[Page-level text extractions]
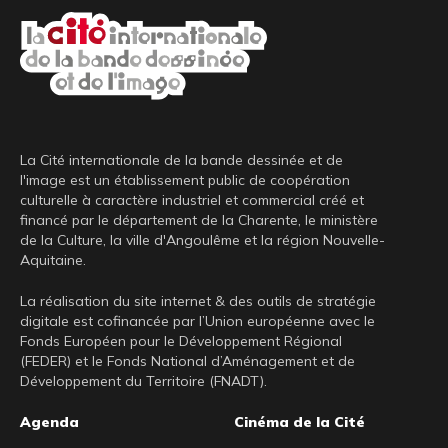
La Cité internationale de la bande dessinée et de
l'image est un établissement public de coopération
culturelle à caractère industriel et commercial créé et
financé par le département de la Charente, le ministère
de la Culture, la ville d'Angoulême et la région Nouvelle-
Aquitaine.
La réalisation du site internet & des outils de stratégie
digitale est cofinancée par l’Union européenne avec le
Fonds Européen pour le Développement Régional
(FEDER) et le Fonds National d’Aménagement et de
Développement du Territoire (FNADT).
Pied
Agenda
Cinéma de la Cité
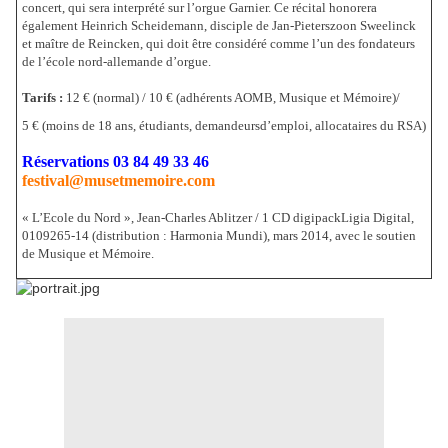
concert, qui sera interprété sur l’orgue Garnier. Ce récital honorera
également Heinrich Scheidemann, disciple de Jan-Pieterszoon Sweelinck
et maître de Reincken, qui doit être considéré comme l’un des fondateurs
de l’école nord-allemande d’orgue.
Tarifs :
12 € (normal) / 10 € (adhérents AOMB, Musique et Mémoire)/
5 € (moins de 18 ans, étudiants, demandeursd’emploi, allocataires du RSA)
Réservations 03 84 49 33 46
festival@musetmemoire.com
« L’Ecole du Nord », Jean-Charles Ablitzer / 1 CD digipackLigia Digital,
0109265-14 (distribution : Harmonia Mundi), mars 2014, avec le soutien
de Musique et Mémoire.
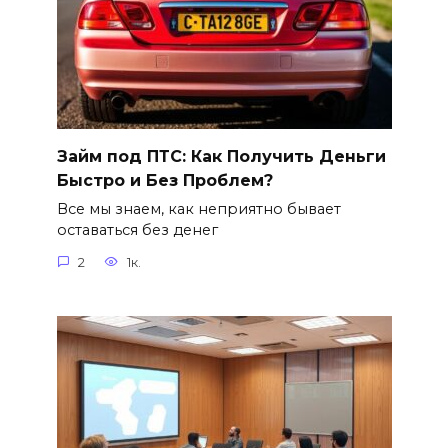
Займ под ПТС: Как Получить Деньги
Быстро и Без Проблем?
Все мы знаем, как неприятно бывает
оставаться без денег
2
1к.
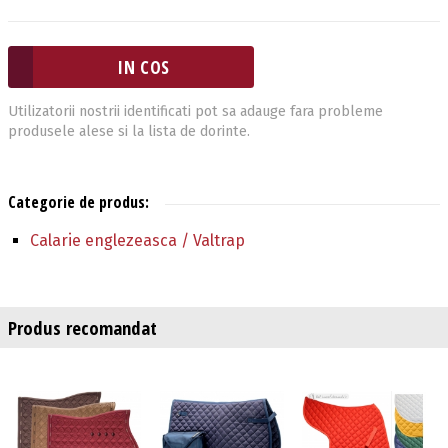
Utilizatorii nostrii identificati pot sa adauge fara probleme
produsele alese si la lista de dorinte.
Categorie de produs:
Calarie englezeasca / Valtrap
Produs recomandat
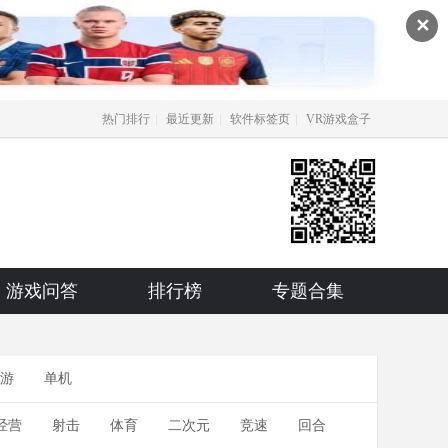
✕
|
|
|
热门排行
最近更新
软件标签页
VR游戏盒子
游戏问答
排行榜
专题合集
游
单机
经营
射击
体育
二次元
竞速
回合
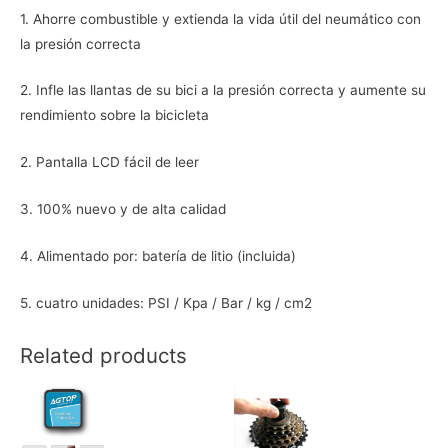
1. Ahorre combustible y extienda la vida útil del neumático con
la presión correcta
2. Infle las llantas de su bici a la presión correcta y aumente su
rendimiento sobre la bicicleta
2. Pantalla LCD fácil de leer
3. 100% nuevo y de alta calidad
4. Alimentado por: batería de litio (incluida)
5. cuatro unidades: PSI / Kpa / Bar / kg / cm2
Related products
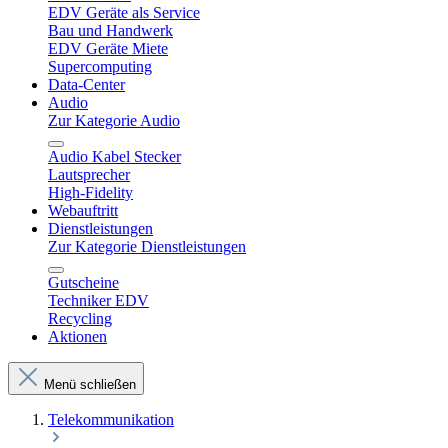
EDV Geräte als Service
Bau und Handwerk
EDV Geräte Miete
Supercomputing
Data-Center
Audio
Zur Kategorie Audio
Audio Kabel Stecker
Lautsprecher
High-Fidelity
Webauftritt
Dienstleistungen
Zur Kategorie Dienstleistungen
Gutscheine
Techniker EDV
Recycling
Aktionen
Menü schließen
Telekommunikation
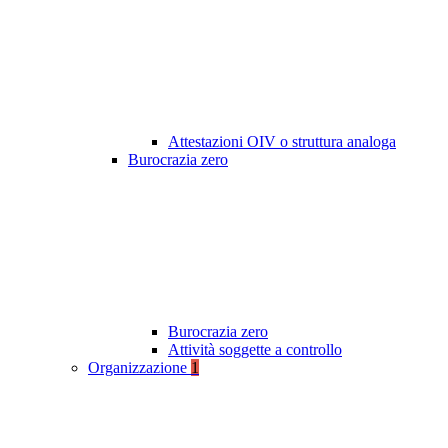
Attestazioni OIV o struttura analoga
Burocrazia zero
Burocrazia zero
Attività soggette a controllo
Organizzazione
1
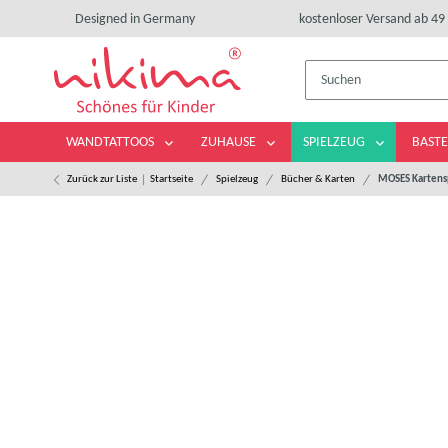
Designed in Germany
kostenloser Versand ab 49 
WANDTATTOOS
ZUHAUSE
SPIELZEUG
BASTE
Zurück zur Liste
Startseite
Spielzeug
Bücher & Karten
MOSES Kartensp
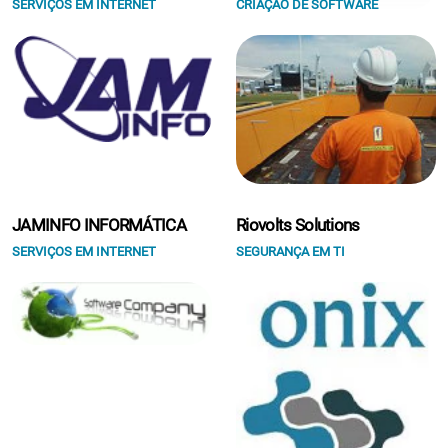
SERVIÇOS EM INTERNET
CRIAÇÃO DE SOFTWARE
JAMINFO INFORMÁTICA
Riovolts Solutions
SERVIÇOS EM INTERNET
SEGURANÇA EM TI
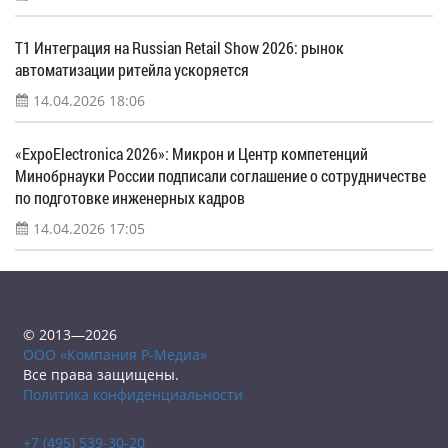
Т1 Интеграция на Russian Retail Show 2026: рынок
автоматизации ритейла ускоряется
14.04.2026 18:06
«ExpoElectronica 2026»: Микрон и Центр компетенций
Минобрнауки России подписали соглашение о сотрудничестве
по подготовке инженерных кадров
14.04.2026 17:05
© 2013—2026
ООО «Компания Р-Медиа»
Все права защищены.
Политика конфиденциальности
+7 (495) 539-30-20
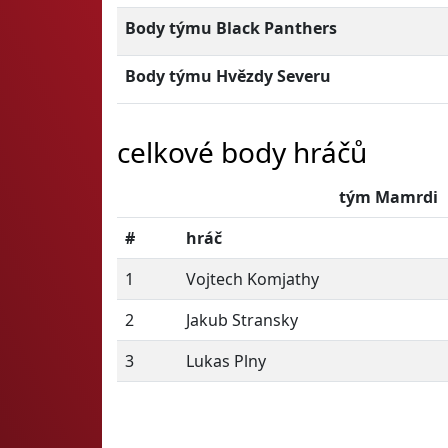
Body týmu Black Panthers
Body týmu Hvězdy Severu
celkové body hráčů
tým Mamrdi
#
hráč
1
Vojtech Komjathy
2
Jakub Stransky
3
Lukas Plny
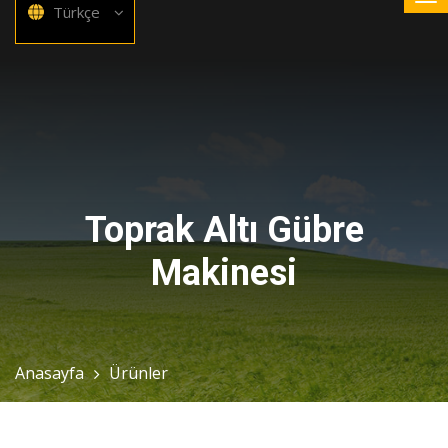
Türkçe
Toprak Altı Gübre
Makinesi
Anasayfa
Ürünler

- [WHAT TO WORK ON]: Once the line containing "concert, qui sera" has been located, transcribe exactly and only every line from the first line of the entries through it, excluding pictures.

- [WRITTEN RESPONSE]:
La Cité internationale de la bande dessinée et de
l'image est un établissement public de coopération
culturelle à caractère industriel et commercial créé et
financé par le département de la Charente, le ministère
de la Culture, la ville d'Angoulême et la région Nouvelle-
Aquitaine.
La réalisation du site internet & des outils de stratégie
digitale est cofinancée par l’Union européenne avec le
Fonds Européen pour le Développement Régional
(FEDER) et le Fonds National d’Aménagement et de
Développement du Territoire (FNADT).
Pied
Agenda
Cinéma de la Cité
concert, qui sera interprété sur l’orgue Garnier. Ce récital honorera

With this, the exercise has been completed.